でもそんなはずないんです。『生活の世界歴史』第十巻を読むと、貧しい人々はいっぱいいたんです。金持ちに仕えるメイドさんや執事たちもたくさんいまして、メイドは貧しい娘達が手っ取り早く得る職業だと書いてありました。
そう言えば、昔、NHKで、BBC『Lark Rise to Candleford』という、貴族に支配されているラークライズという村で、貧しい農民の娘として育った女の子が、口減らしの意味もあってキャンドルフォードという町の郵便局に働きに行くという設定の物語を放送していましたが、あれは意外と現実に近い物語なのかもしれないと思います。イギリスは『ダウントン・アビー』みたいな世界ばかりではないのです。

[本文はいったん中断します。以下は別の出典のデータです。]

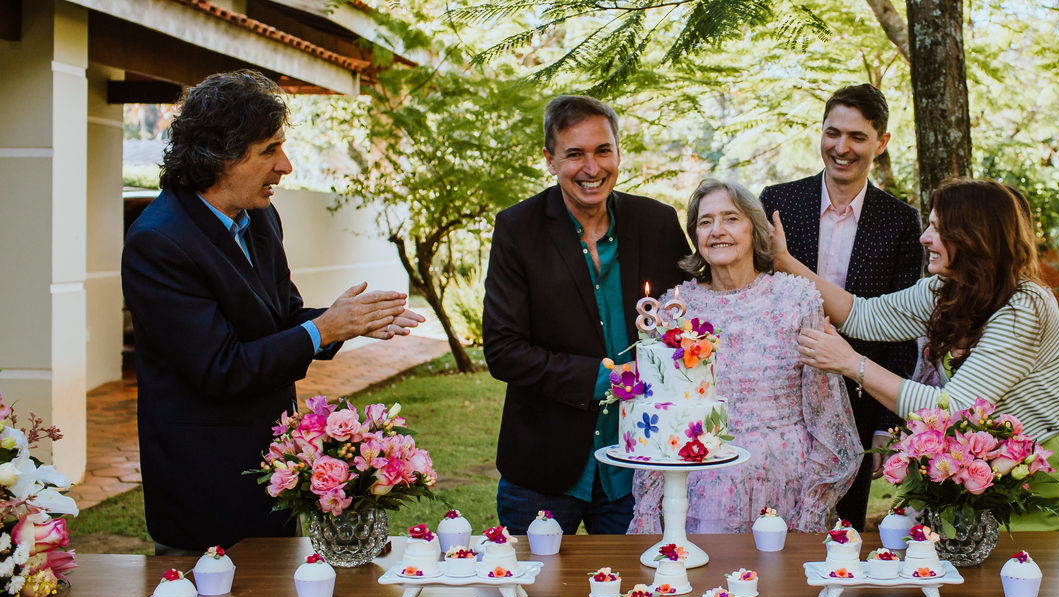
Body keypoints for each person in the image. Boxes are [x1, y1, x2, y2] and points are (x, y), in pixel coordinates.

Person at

コロンボは制作側が意図的に金持ち世界を舞台にして、彼らの鼻を明かす事で、視聴者の胸をすっきりさせるという手法をとったと聞いていますが、同じ製作陣で作られたという『ジェシカおばさん』もそんな感じです。英国ミステリーにもそんな手法があったのでしょうか。
でも、それも不自然だから、視聴者側はかえって、独り身のフロスト警部やブラウン神父やバーナビー警部やオックスフォードミステリー、ウイッチャーの事件簿など、現実に近いような物語の方に引き寄せられて行くのではないかと、視聴者の一人として私は感じるんですが、いかがでしょうか。